-- TEXT --

(begin)

Leading your innovation group? Digital transformation demands a change in leadership mindset.
Photo courtesy of: Getty Images / kartsvitlyna
By NANCY GIORDANO
We need to shift to a dynamic set of practices that support continuous learning, experimentation and innovation and which are committed to human-centric innovation, regenerative solutions, and the creation of long-term value. Photo courtesy of: Getty Images / PeopleImages
To do so, however, we need to cultivate the mindset, capacities, and internal compass that enable much more sustainable and powerful decision-making. Through years of work helping organizations and teams embrace and build a thriving future, I have come to clearly appreciate that we don’t need to change what we think as much as we must change how we think.
Our conventional version of leadership – the traditional one practiced de facto in most organizations today – was built to fit the demands of the Industrial Revolution. It is ill-equipped for the challenges of our increasingly digital and quickly transforming world. Leaders have been taught to think and operate in centralized, siloed, hierarchical structures, to focus on efficiency and predictability in order to scale reliable, consistent delivery of products and services. These old approaches are now actually creating very real vulnerabilities.
As such, I propose that using the word “industrial” to describe this exponentially digital future is part of an outdated mindset we need to change. As we are moving away from a society of manufacturing and consumption to one of innovation and sustainable value exchange, I offer the “First Productivity Revolution” (1PR) as the more accurate description. This concept will put us on a much steadier, more inclusive, and sustainable path.

(end)

-- STATED PROBLEM A --
In the leadership text, what name is proposed in place of "industrial" for the era now emerging?
The records below have no connection to the leadership text above.

-- LISTED ENTRIES --
(begin)

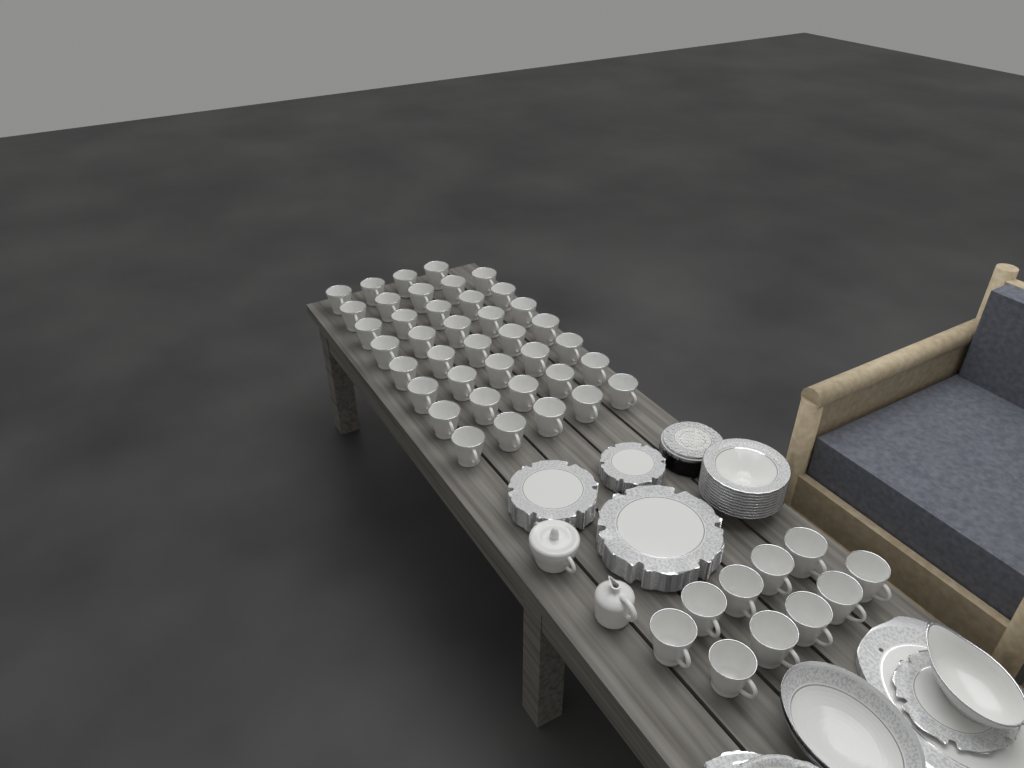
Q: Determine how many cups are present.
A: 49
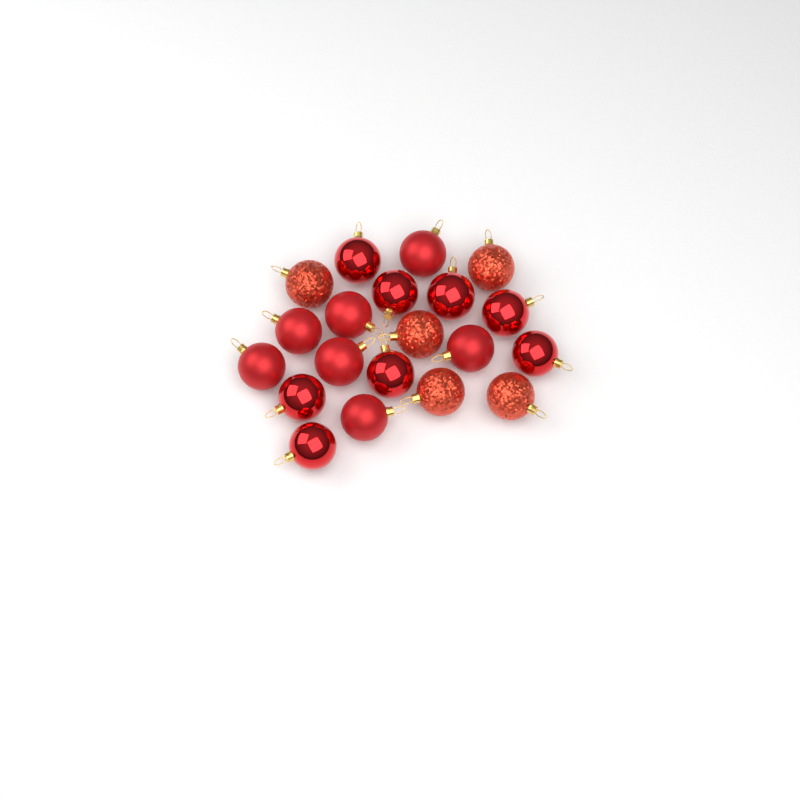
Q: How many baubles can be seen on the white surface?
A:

(end)
(begin)

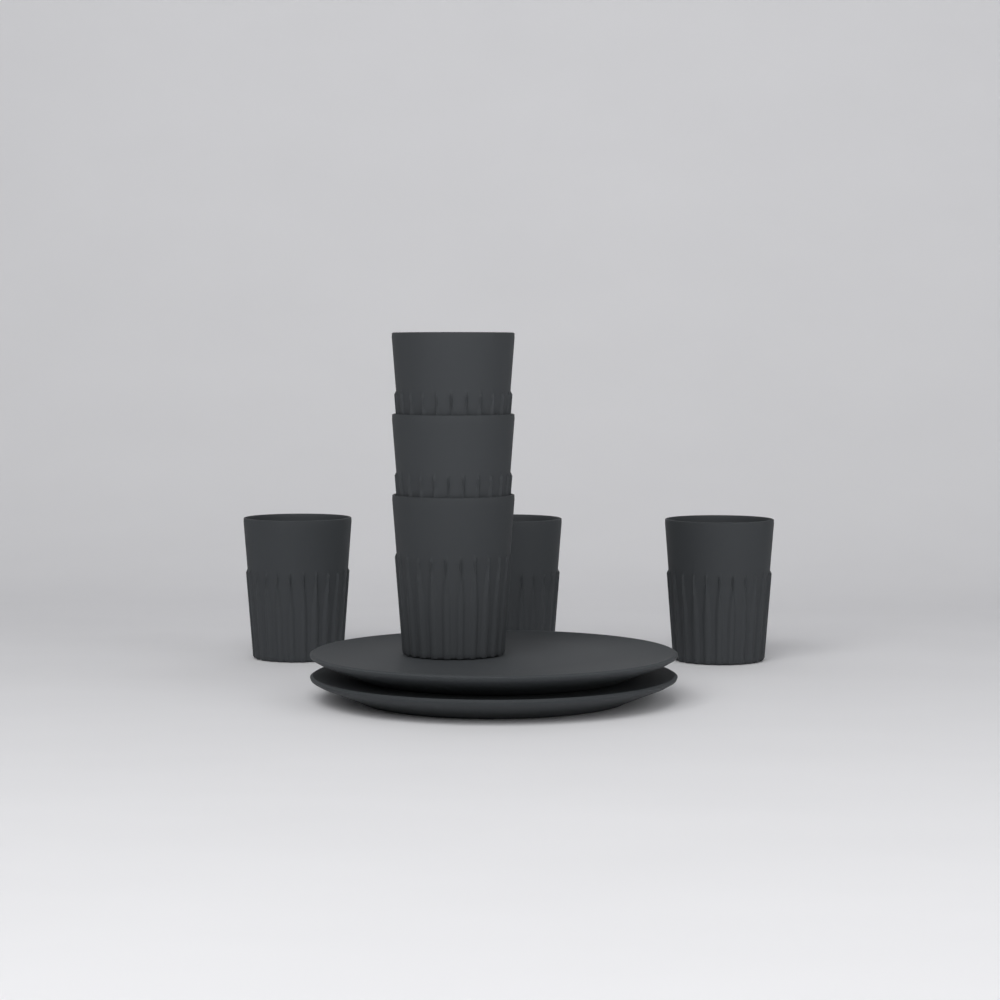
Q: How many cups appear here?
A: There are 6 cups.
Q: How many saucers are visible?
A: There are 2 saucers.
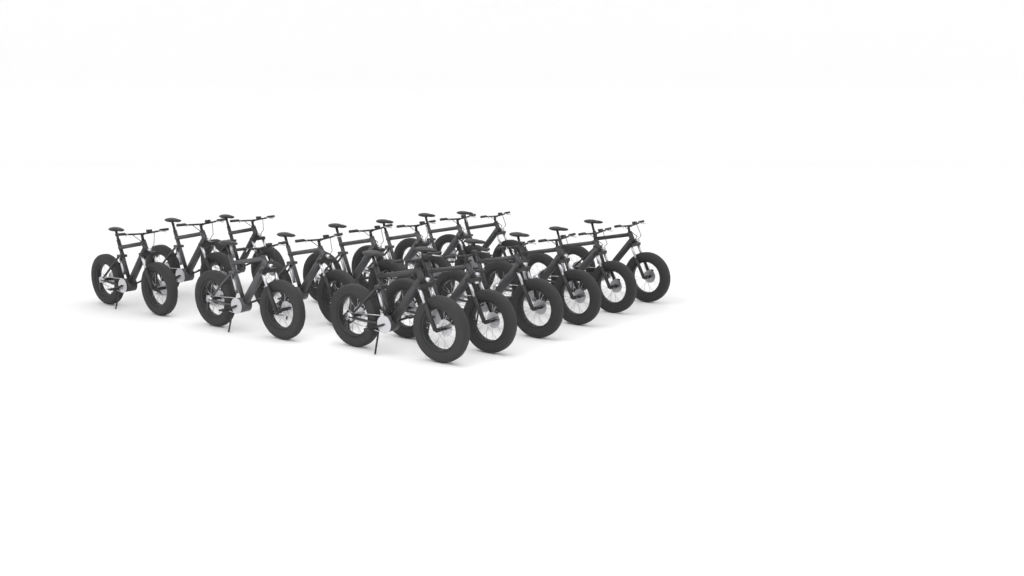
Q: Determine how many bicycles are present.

(end)

-- STATED PROBLEM B --
Select each line of the records that contains the word "cups".

-- FULL ANSWER A --
The "First Productivity Revolution" (1PR).

-- FULL ANSWER B --
Q: Determine how many cups are present.
Q: How many cups appear here?
A: There are 6 cups.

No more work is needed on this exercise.